En sollicitant Takku Wallu, la société civile rappelle que la refonte des institutions ne peut se faire sans l’adhésion de l’opposition. Ce groupe parlementaire, héritier des idées de l’ancien président Macky Sall et de figures libérales, dispose d’une influence majeure pour façonner les futurs projets de loi organique.
Takku Wallu cherche à peser dans le débat parlementaire
Après la victoire écrasante du parti Pastef aux législatives de novembre 2024, l’opposition cherche à se repositionner. Takku Wallu mise sur ces échanges avec la société civile pour influencer l’agenda législatif sans s’engager prématurément. Ce format informel permet aux deux parties d’explorer des pistes de compromis avant toute prise de position officielle.
Plusieurs sujets clés sont sur la table : la suppression ou la réforme du Conseil économique, social et environnemental, la réorganisation du Conseil constitutionnel, la définition des pouvoirs présidentiels, le renforcement du rôle du Premier ministre et la protection statutaire de l’opposition. Certains acteurs plaident également pour un changement du mode de scrutin, avec l’introduction d’une dose de proportionnelle afin de mieux refléter la diversité politique.
Un calendrier constitutionnel sous haute tension
Le gouvernement a laissé entendre qu’un texte de révision pourrait être présenté au Parlement dans les mois à venir. Cependant, la Constitution impose des règles strictes : toute modification d’envergure nécessite soit une majorité qualifiée des trois cinquièmes des députés, soit un référendum. Bien que Pastef dispose d’une majorité absolue, le pouvoir exécutif n’exclut pas de recourir au vote populaire pour légitimer la réforme.
Cette stratégie explique l’importance des consultations en cours.

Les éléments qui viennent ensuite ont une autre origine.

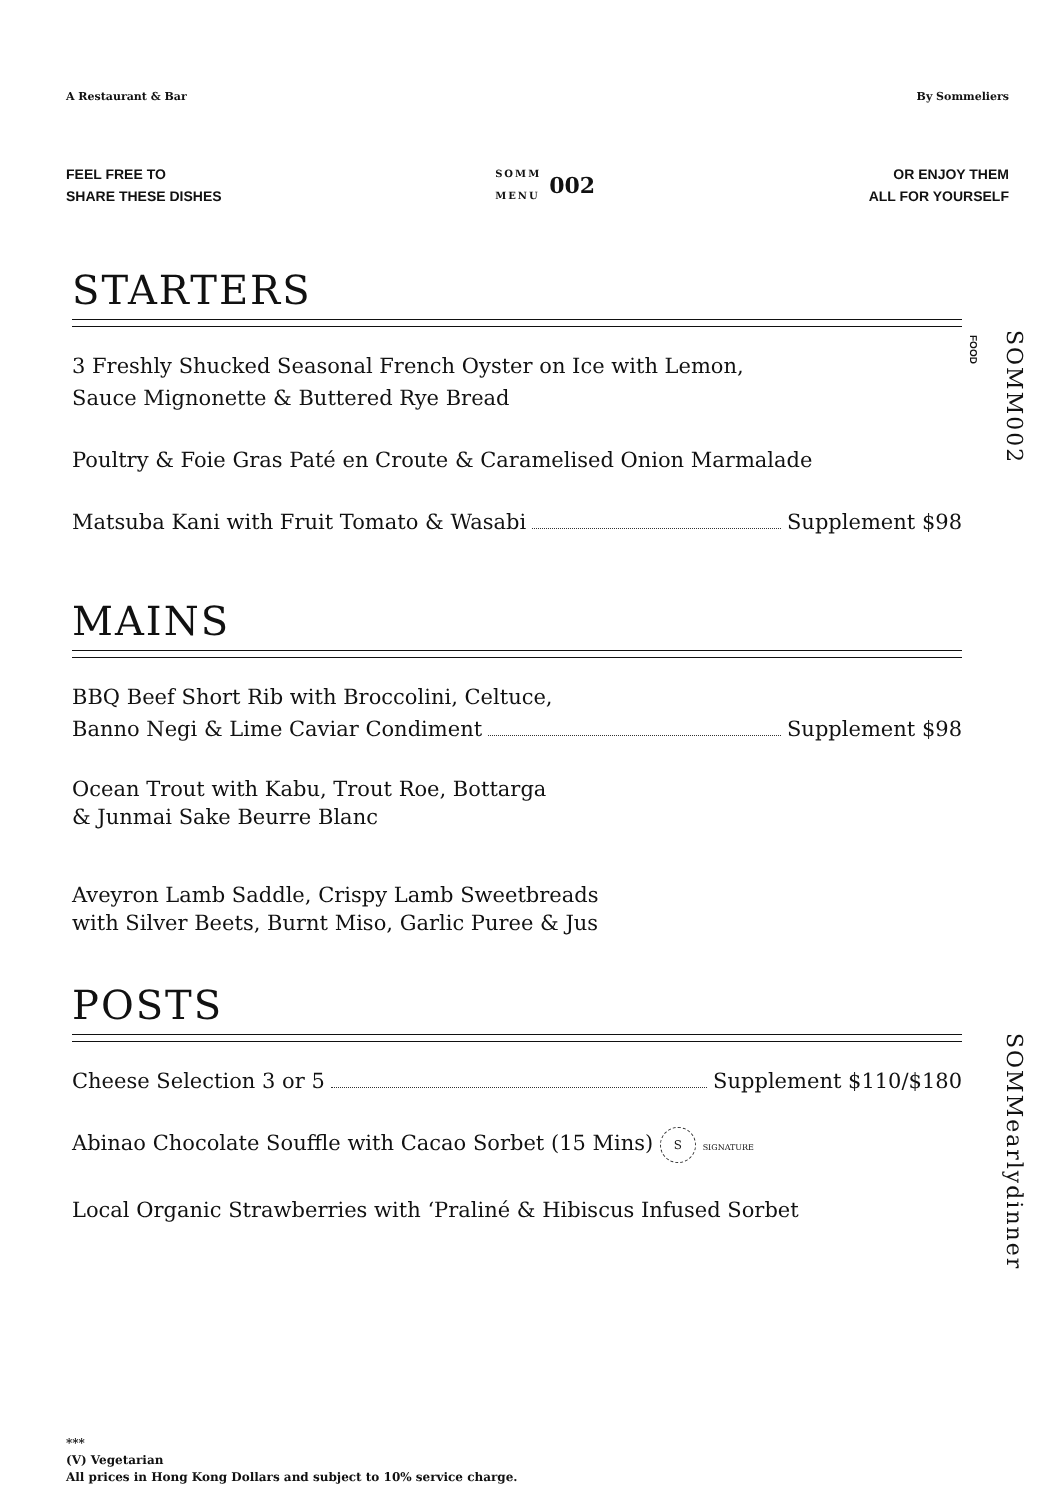A Restaurant & Bar By Sommeliers
FEEL FREE TO
SHARE THESE DISHES
SOMM
MENU 002
OR ENJOY THEM
ALL FOR YOURSELF
FOOD
SOMM002 SOMMearlydinner
STARTERS
3 Freshly Shucked Seasonal French Oyster on Ice with Lemon,
Sauce Mignonette & Buttered Rye Bread
Poultry & Foie Gras Paté en Croute & Caramelised Onion Marmalade
Matsuba Kani with Fruit Tomato & Wasabi Supplement $98
MAINS
BBQ Beef Short Rib with Broccolini, Celtuce,
Banno Negi & Lime Caviar Condiment Supplement $98
Ocean Trout with Kabu, Trout Roe, Bottarga
& Junmai Sake Beurre Blanc
Aveyron Lamb Saddle, Crispy Lamb Sweetbreads
with Silver Beets, Burnt Miso, Garlic Puree & Jus
POSTS
Cheese Selection 3 or 5 Supplement $110/$180
Abinao Chocolate Souffle with Cacao Sorbet (15 Mins) S SIGNATURE
Local Organic Strawberries with ‘Praliné & Hibiscus Infused Sorbet
***
(V) Vegetarian
All prices in Hong Kong Dollars and subject to 10% service charge.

Une mobilisation précoce de la société civile et une opposition intégrée en amont réduisent les risques de polarisation lors de la campagne référendaire. À l’inverse, un processus perçu comme imposé pourrait reproduire les tensions de 2016, lors de la révision controversée sous Macky Sall, marquée par un fort taux d’abstention.
Les prochaines semaines seront décisives. La coalition citoyenne prévoit d’étendre ses discussions aux autres groupes parlementaires, y compris Pastef, ainsi qu’aux formations politiques non représentées à l’Assemblée. L’enjeu ? Construire un socle minimal de consensus avant le lancement officiel des travaux législatifs. Pour Dakar, la crédibilité de la promesse de rupture institutionnelle, portée depuis mars 2024, dépendra largement de la qualité de ce processus préparatoire.